Basically Jeremy nailed a problem that occurs as soon as you define a Rails route that includes the locale as the leftmost parameter: you now can’t use Rails’ url_helper methods in a reasonable DRY way any more! A reasonable solution was pending.
Plugins to the rescue. By the end of this article you’ll be able to choose between two different solutions to this problem.
The Problem
For example you might have defined a route like this:
map.connect ':locale/:controller/:action/:id'
Or with Rails’ RESTy resources:
map.resources :articles, :path_prefix => ":locale"
How would you now use url_helper methods without specifying the locale every single time you’re calling an url_helper? You can’t. Without any further efforts you’d have to say, e.g.:
article_path(@current_locale, @article)
instead of being able to just use:
article_path(@article)
And the latter clearly is what one would expect from a Rails solution, isn’t it? It is.
The solutions
There are two different solutions to this problem (that I know of, of course):
- the
resource_fuplugin of Trevor Squires - my own
localized_url_helpersplugin
With respect to the problem at hand and their solution to it they both have quite something in common: Both of them achieve largely the same, particulary both provide a reasonable flexibility concerning the Rails url_helpers that triggered this quest. Both of the solutions are available as plugins and are installed super-easily. Both are quite young, too.

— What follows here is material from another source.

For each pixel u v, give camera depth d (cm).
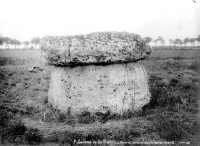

On the other hand they both take a pretty different route to solve our problem and thus, there’s a series of difference too, of course. Let’s see …
The resource_fu plugin
I hope that I get things right when I say that ressource_fu basically does two things and thereby solves our original problem:
- Most importantly it tries to “guess” (or “infer”) parameters that you haven’t passed to your url_helper, but that are necessary to build the URL. E.g., when you ommit the :locale parameter, it looks for a (controller) instance variable with the same name.
- Secondly it “anchors” positioned arguments on the right side. That means that if your route has three segments and you only supply two positional arguments, the url helper assumes you are supplying the *last* two segments.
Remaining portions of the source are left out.